***** DATA SUPPLIED

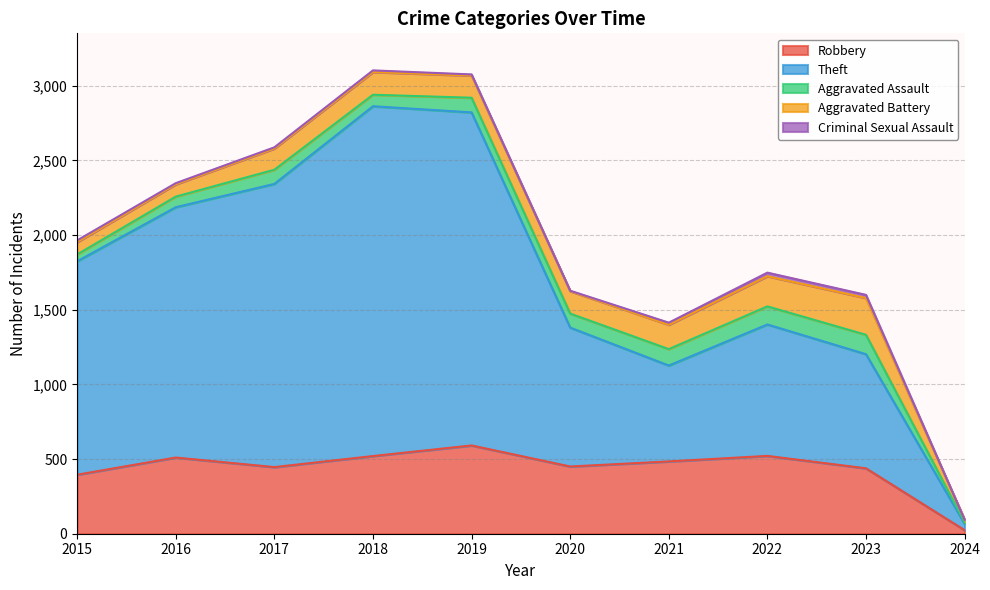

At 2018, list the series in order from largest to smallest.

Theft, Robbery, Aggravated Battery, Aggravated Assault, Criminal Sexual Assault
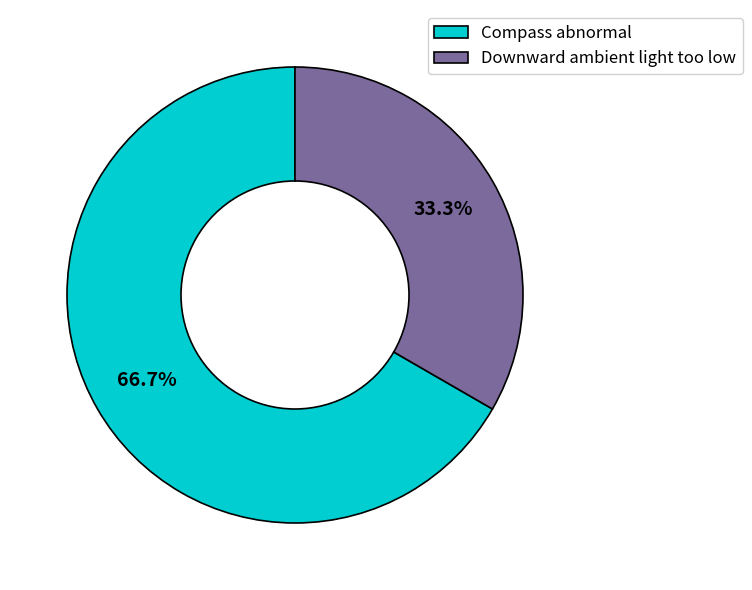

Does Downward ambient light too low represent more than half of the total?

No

**********

§ ASSIGNMENT
Identify every line above that contains the string "series", with case counting, and copy each of those lines in full.

§ SOLUTION TO THIS PROBLEM
At 2018, list the series in order from largest to smallest.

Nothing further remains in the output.